Justice Dept.: Census confidentiality laws trump the Patriot Act
Provisions of the Patriot Act pertaining to information-gathering and -sharing do not override federal confidentiality laws when it comes to the U.S. Census, the Justice Department said this week.
The clarification by government lawyers came at the request of minority lawmakers, who were seeking to allay the fears of constituents about the first national headcount since the Sept. 11, 2001, terrorist attacks.
In a letter sent Wednesday to the leaders of the congressional Asian Pacific, Black and Hispanic caucuses, Assistant Attorney General Ronald H. Weich said, "The long history of congressional enactments protecting [Census] information from such disclosure, as well as the established precedents of the courts and this department, supports the view that if Congress intended to override these protections, it would say so clearly and explicitly."
In this case, federal Census laws trump the Patriot Act, and the agency will keep information obtained during the headcount confidential and away from other departments, Weich said.
Civil rights leaders said the clarification will help them convince minorities that it is safe to participate in the Census.
“As we have been going around doing our outreach to local community leaders -- whether religious leaders or community activists -- many people have been asking whether the Census is confidential," said Arturo Vargas, executive director of the National Association of Latino Elected and Appointed Officials. "The Patriot Act has been passed since the last Census, so what we wanted to do was eliminate any doubt that the Patriot Act has an impact, and it does not.”
But Vargas said minorities are not the only Americans concerned with sharing personal information on Census forms, noting that people may have tax violations or be concerned about sharing information about a recently foreclosed home.
This year's Census questionnaires will have only 10 questions, asking for a person's name, age, gender, race or ethnicity, the number of people in each household and their relationships with each other and whether the occupants rent or own their home.

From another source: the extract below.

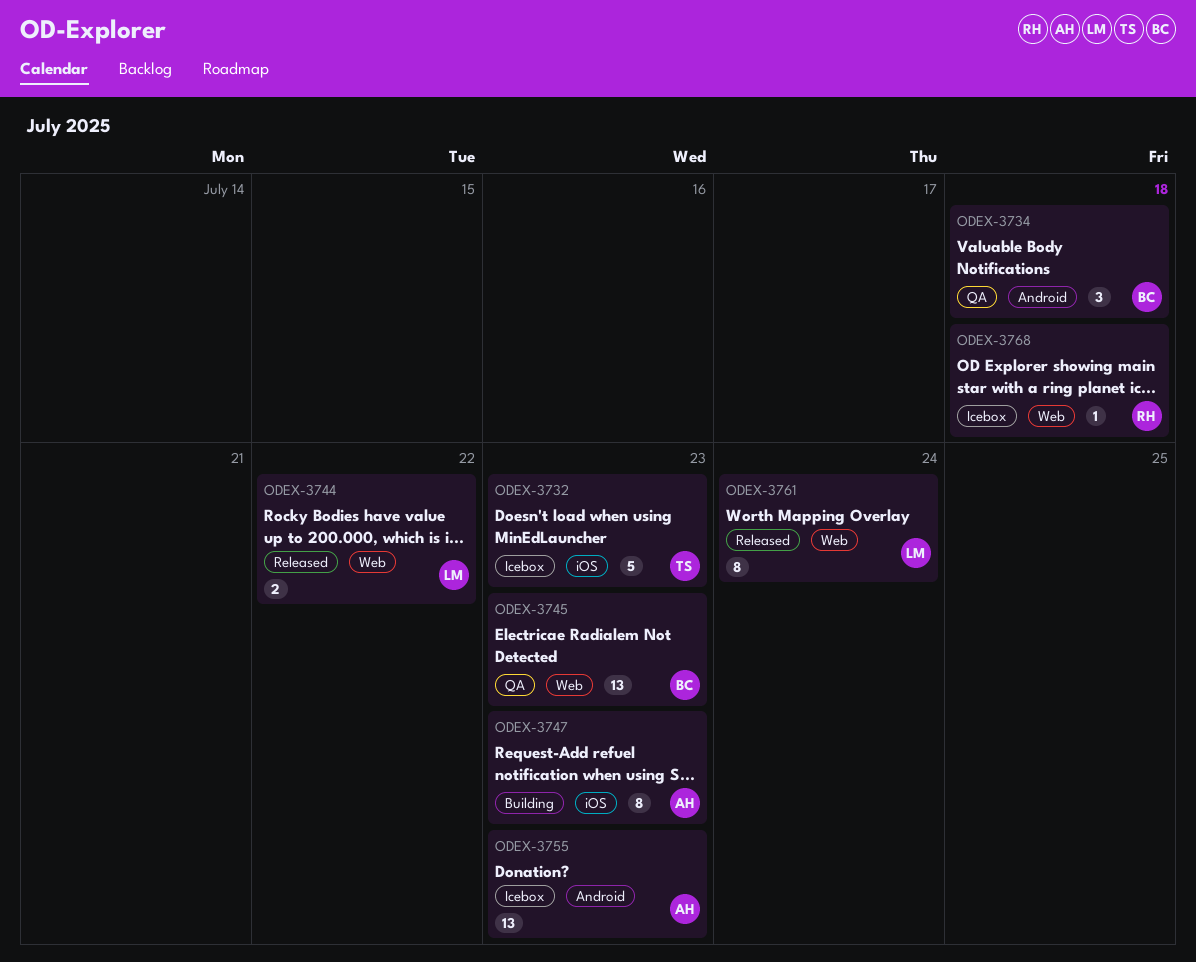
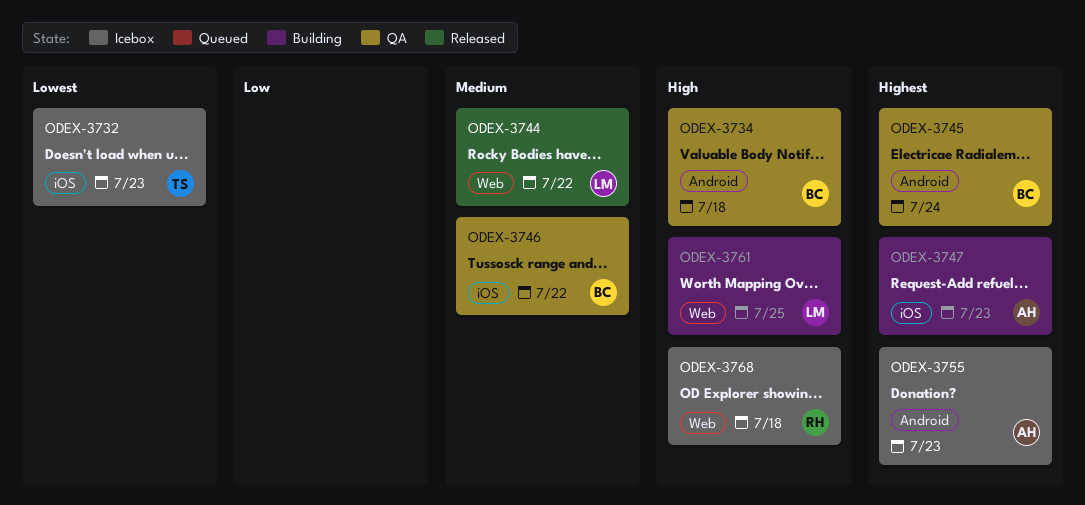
ODEX-3745, label: Web -> Android
ODEX-3745, due: Jul 23 -> Jul 24
ODEX-3746: none -> present
ODEX-3761, status: Released -> Building
ODEX-3761, due: Jul 24 -> Jul 25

The forms will also ask for a phone number, in case the agency needs to clarify an answer.
The Census Bureau, which is part of the Commerce Department, has mounted a multimillion-dollar advertising and outreach campaign to encourage increased participation among minority groups.
The agency has partnered with thousands of churches and civic organizations across the country to promote participation, convinced Spanish-language broadcasters to write Census-related storylines into popular "telenovelas," and recently paid $3,000 to print Census promotions on Chinese fortune cookies.
In an effort to make the process easier for immigrants, questionnaires will also be available in English, Spanish, Chinese, Korean, Vietnamese and Russian, and the agency printed guides on how to complete forms in 59 languages.
Obama administration officials used the Justice Department decision as another opportunity to encourage participation in the Census, which begins later this month when questionnaires are mailed to American residences.
"All United States residents should be fully confident that the individual information they provide on census forms is protected from disclosure by law," said Commerce Department spokesman Nick Kimball.